There’s also a lot of deja vu in blaming the president, but that’s how we’ve always done it, I suppose.

You only have to remember back to the Bush administration to recall a time when gas prices were worse than they are now. If it’s Biden’s fault now, it was Bush’s fault then.


Meanwhile, the Dow is healthier at the moment than it ever was under Trump, the point being not that Biden is an economic genius so much as it is that people mostly bitch about things not out of logic or knowledge but simply out of political loyalties.

As for the price of meat, if you remember the Nixon years, you may also remember 1973, when shoppers got together and boycotted meat over high prices.

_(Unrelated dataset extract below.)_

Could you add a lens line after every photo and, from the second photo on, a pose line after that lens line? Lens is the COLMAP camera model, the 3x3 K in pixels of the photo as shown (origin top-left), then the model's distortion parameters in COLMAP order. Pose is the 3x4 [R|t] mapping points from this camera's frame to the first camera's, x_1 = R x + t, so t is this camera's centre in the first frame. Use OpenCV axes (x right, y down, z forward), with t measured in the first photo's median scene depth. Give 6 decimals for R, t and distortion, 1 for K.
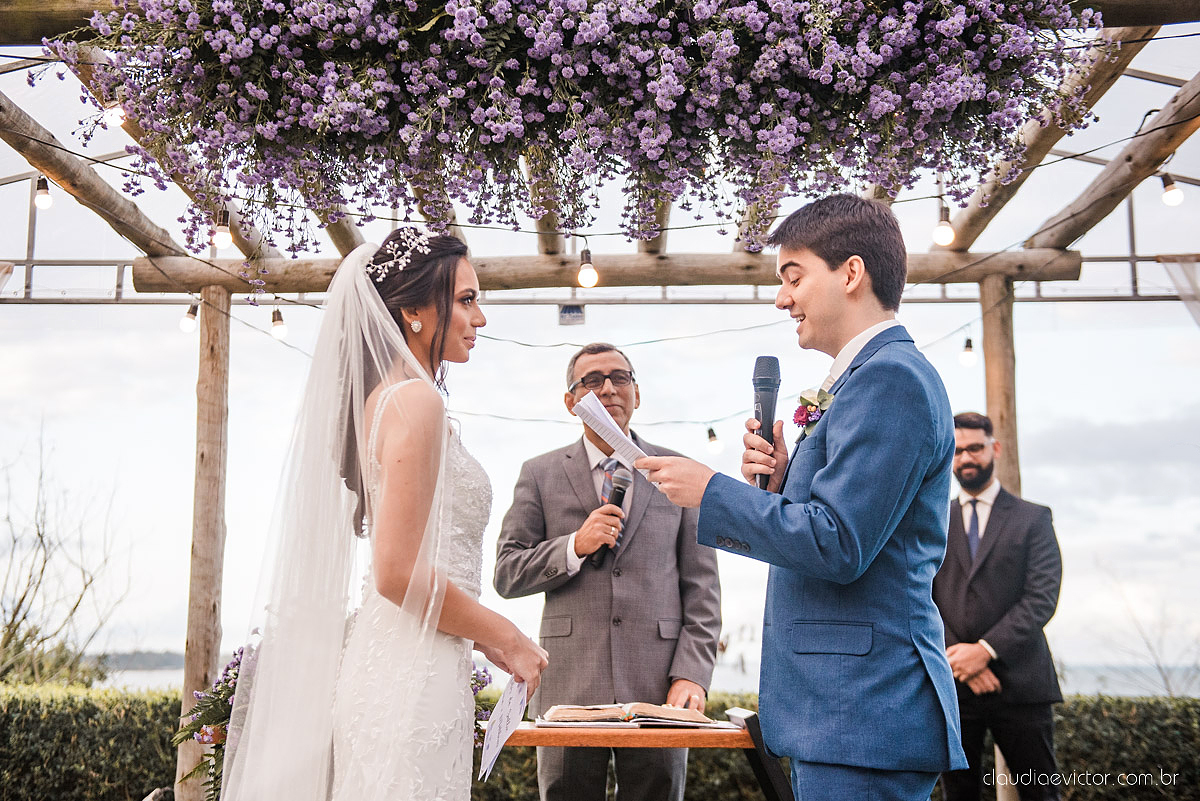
lens RADIAL K [[1513.3, 0, 543.8], [0, 1513.3, 403.2], [0, 0, 1]] dist [0.094508, 0.003944]
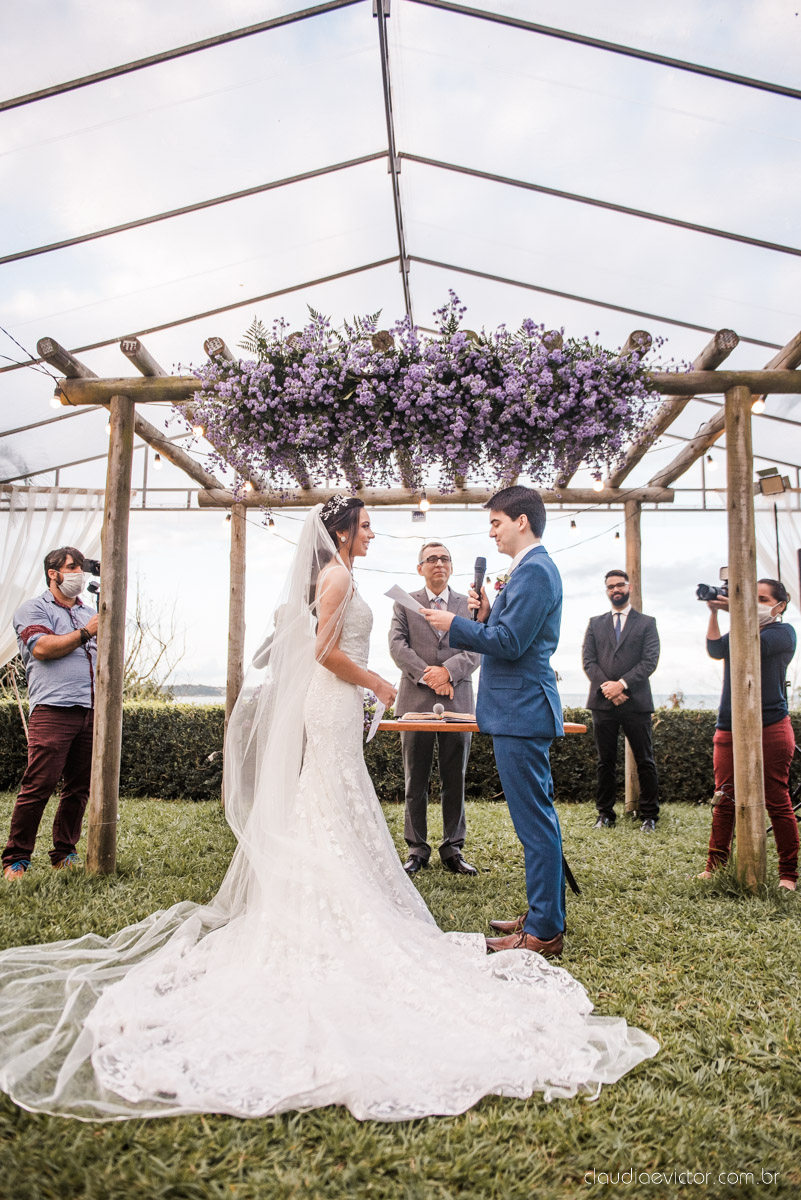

Of course, in those days, shoppers were already used to supporting the Farm Workers Union by refusing to buy lettuce and table grapes.

It was a different world.


And then there’s this flashback

While I was poking around for the artist of the “No Armistice Day” cartoon in yesterday’s CSotD, I stumbled onto the Anniston Daily Star from 1959.

It’s more evidence — as if we needed any — of my frequent complaints about cloth-eared editors who run cartoons they don’t understand.

But my goo’ness gracious, it’s not like Herblock was being subtle!

Why in the world did these white supremacist knuckle-draggers publish the piece in the first place???

The cartoon ran Sunday, August 16.

The letters, and the heartfelt retraction, ran on Tuesday.


Sic semper douchebaggis

7 thoughts on “CSotD: Analyzing the Analysts

  1. What I noticed first about the letters is that not only did they have the names of the writers, but also their addresses. Different times…

  2. I’d love to track down the descendants of those letter writers to ask what they think about their grandparents now. I may not like the answer.

    I’m also reminded of the insightful meme that goes “The people who threw rocks at Ruby Bridges are trying to keep their grandchildren from learning that they threw rocks at Ruby Bridges.”

    That’s an arch critique of the de Adder cartoon. Of course you know what he meant, but your objection that Trump wouldn’t have had the guts to fight in the first place, even on the side of evil, is sharp and funny. “I’ll be walking right beside you,” he told the mob on Jan. 6, immediately after which he did a U-turn and hid in the White House, a regular profile in courage.

    I don’t know what to say about the Gorrell cartoon. As the physicist Wolfgang Pauli said in dismissing an idea he wasn’t impressed by, “It’s not even wrong.” Wrong can be interesting; nonsense is just nonsense.

  3. @Brian—

    Re: the Gorrell cartoon—It was pretty easy for me to understand. Ever read the comments on any right-leaning blog? Or maybe the FB comments for any local news story? This cartoon is the encapsulation of current conservative thought—“the left” is a faceless enemy (as opposed to the fellow humans that you might share a school district with) who must be ground underfoot until the whole country is made up of Real Americans, just the way Jesus intended.

  4. I understood the de Adder cartoon as saying Trump has many of the characteristics and beliefs as the Nazis that we fought against in WW2.

  5. Um, I believe *Poland* is rushing the military to its borders to keep refugees from crossing from Belarus, which has been accepting refugees, encouraging them to go to the Polish border to enter the EU, and then deploying their military to keep the refugees from leaving the border area. It’s all part of Lukashenko’s counter-pressure against EU sanctions over violations of human rights and international law.

  6. Ah, right, Mark. Both nations have rushed military into action, but the (unwanted) flow is from Belarus to Poland. Serves me right for not providing a link to the news stories, which would have given me the straight scoop.

    FWIW, my original thought was to cite “Three Came Home,” a memoir by a woman who was in a Japanese prison camp in Borneo during the war. The men were in one camp, the women and children in a separate place, but she wrote of sneaking under the wires — out of hers, into his — to visit her husband.

    It occurs to me that, if people could filter in and out of Japanese prison camps, given the risk and the level of supervision, fascist dreams of impenetrable borders are even more obviously absurd.